A spider is only able to collect a certain amount of information at any given time. It’s important that it prioritizes web pages according to which pages need to be crawled, because there are over four billion indexed pages on the Internet, with even more that haven’t been indexed. The ultimate goal of a crawler is to research and index as many pages as possible.

What a crawler does with the information it finds

Although a crawler can be used by businesses to catalogue their websites or researchers, web crawlers are mostly utilized by Internet search engines. The information that is catalogued by a bot about each web page gets deposited into a huge database where that information can be retrieved.

For example, a user can access a search engine like Google on the Internet. Then, that user can type in a word or a phrase that they’d like to know more about. A user might type ‘what is a web crawler’ into the search bar.
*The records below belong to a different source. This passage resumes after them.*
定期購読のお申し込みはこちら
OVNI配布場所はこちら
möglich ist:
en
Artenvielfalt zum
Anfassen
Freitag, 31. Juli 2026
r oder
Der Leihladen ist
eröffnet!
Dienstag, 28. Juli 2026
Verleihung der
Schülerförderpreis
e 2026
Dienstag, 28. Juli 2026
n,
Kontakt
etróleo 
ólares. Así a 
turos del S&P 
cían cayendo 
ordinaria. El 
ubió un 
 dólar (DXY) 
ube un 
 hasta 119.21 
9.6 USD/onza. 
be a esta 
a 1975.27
The search engine will search its huge depository, looking for pages that contain information that is most relevant to that search.

Constant rebuilding of the database

In order to ensure that a search engine provides the most relevant information possible, a crawler must not only visit and catalogue new web pages. It must also revisit pages that have been catalogued in the past in order to determine if there have been any changes that would affect the relevancy of the information.
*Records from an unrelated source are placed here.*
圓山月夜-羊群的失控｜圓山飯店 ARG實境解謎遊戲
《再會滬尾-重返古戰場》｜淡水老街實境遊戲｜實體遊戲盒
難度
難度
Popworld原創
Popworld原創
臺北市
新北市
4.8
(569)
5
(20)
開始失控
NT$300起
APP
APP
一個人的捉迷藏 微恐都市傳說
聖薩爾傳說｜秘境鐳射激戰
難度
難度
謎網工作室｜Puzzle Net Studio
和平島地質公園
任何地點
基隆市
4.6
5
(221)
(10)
Crawls are being conducted all the time to identify new pages and update the information on existing pages.


Types of crawls

How often crawls take place depends on the type of crawl being performed. Deep crawls are more comprehensive and are meant to catalogue a page as if it is being catalogued for the first time.

Fresh crawls, in contrast, don’t go as deep. They can be performed more often, so they are able to keep the database more up-to-date. However, they index less, which means the sites they crawl may not be as searchable.

Crawling policy

How a web crawler behaves depends entirely on policy regulations. Some are meant to ensure efficiency, while others are meant to protect the site being crawled. They include

  • A selection policy that identifies the list of pages to be indexed. Because there are so many pages on the web, and a bot can only scan so quickly, it is important to select pages that include the most relevant content on the Internet.
  • A re-visit policy that allows a database to remain fresh, which means the local copy is as accurate and as current as possible.
  • A politeness policy that ensures a particular server isn’t overloaded by the ability of a crawler so the page continues to function normally even during a crawl.
  • A parallelization policy that maximizes downloads by avoiding repeated downloads and allowing a bot to run multiple processes at the same time.


Practical applications of web crawler technology

Knowing how web crawlers and search engines work, web designers and content writers can use this process to their advantage.

Not only does a web crawler catalogue keywords and revisit websites looking for updated information, it also modifies its selection policy to favor websites that are updated frequently. A website that is updated more frequently is more likely to be indexed appropriately, which increases the likelihood and frequency of showing up in an online search.

The information that is stored by a web crawler is not only used for search engine results. The data that is contained in a depository has many other applications as well.

Data mining is an application of crawler technology that allows a user to gather predictive information on a wide variety of topics. For example, insurance companies are able to determine spending and saving patterns of customers, while presidential campaigners use mining techniques to create pre-election campaigns by collecting information on electoral members and behavior patterns of their constituency.